Irgendwie musste ich ein Jahr Zeit bekommen. Monatelanges grübeln. Karriere und Sicherheit versus Freiheit und Abenteuer. Kündigen? Der Arbeitgeber bot die Möglichkeit eines Sabbatical. Quasi unbezahlter Urlaub. 30 Monate zu 80% Gehalt arbeiten und dann 6 Monate Urlaub genießen. Danach wieder normal weiter arbeiten. Im Oktober 2011 habe ich den Sabbatical Vertrag unterschrieben.

Vom segeln mit Yachten hatte ich erst mal keine Ahnung.

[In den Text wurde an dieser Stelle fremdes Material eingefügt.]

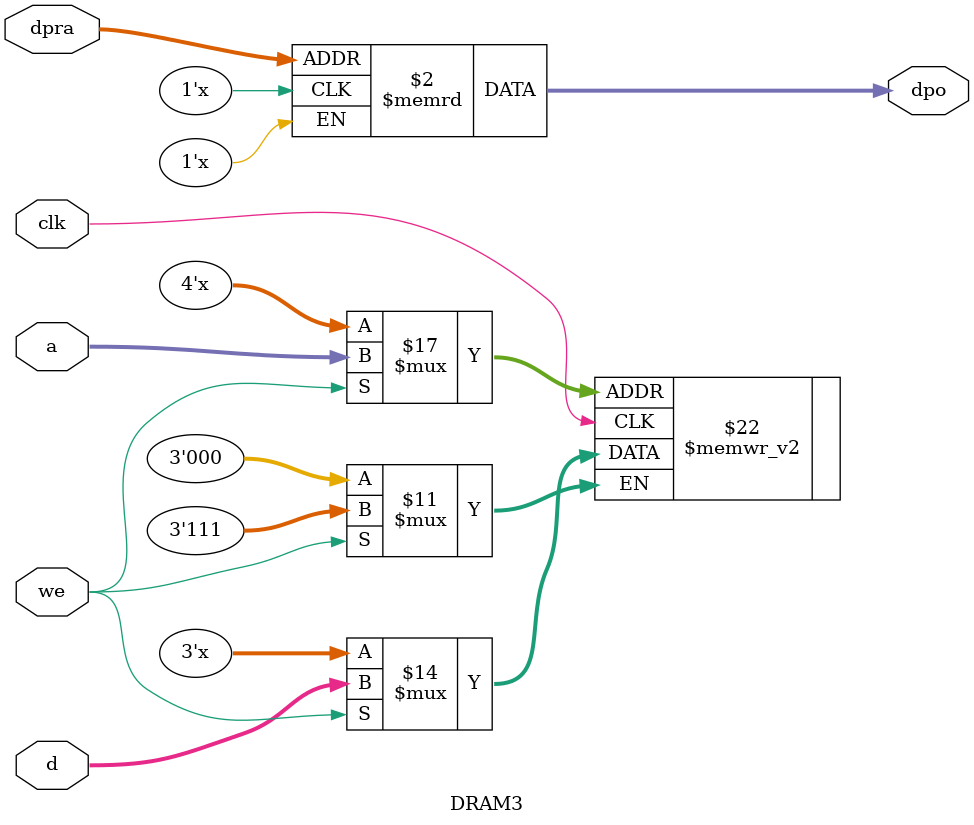
<source format=v>
module DRAM3 (
    input  [3:0] a,
    input  [2:0] d,
    input  [3:0] dpra,
    input        clk,
    input        we,
    output [2:0] dpo
);
    reg [2:0] mem [0:15];
    assign dpo = mem[dpra];
    always @(posedge clk) begin
        if (we)
            mem[a] <= d;
    end
endmodule

</source>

Und auch nicht von den Segelrevieren und Segelrouten. Meine alten Segelscheine hatten auch keine Gültigkeit mehr. Über den Winter den SKS Schein gemacht, erste Seemeilen gesammelt. Touren in Kroatien, auf dem Mittelmeer. Mit eine Seascape 18 eine Woche in Dalmatien, alleine. Schnuppern in die Welt des Einhand segelns.

Habe dann auch gelernt, dass meine Idee „Karibik“ schwierig wird. Mit Start im April würde ich dort genau in die Hurricane Season kommen. Also, alternativen suchen. Mittelmeer? Ostsee? Nach Norden? Im Mittelmeer ist es schön warm. Im Sommer wenig Wind. Ans Mittelmeer komme ich auch sonst öfter mal. Im Norden war ich noch nicht. Die Bilder und Geschichten sind toll. Also, der Norden soll es sein.

Im den nächsten Jahren noch SSS, Funkscheine, Pyroschein und sonstiges gemacht. Und immer auf der Suche nach einem Boot für die Reise. Nicht zu klein, mit Stehhöhe unter Deck. Preislich im Rahmen. Einfach zu segeln. Sicher. Ausgestattet, so dass ich einfach los segeln kann.

Der April 2014 rückt näher. Die Tour ist im groben geplant. Karten sind bestellt. Motorrad verkauft und Wohnung vermietet. Jetzt noch das Boot klar machen.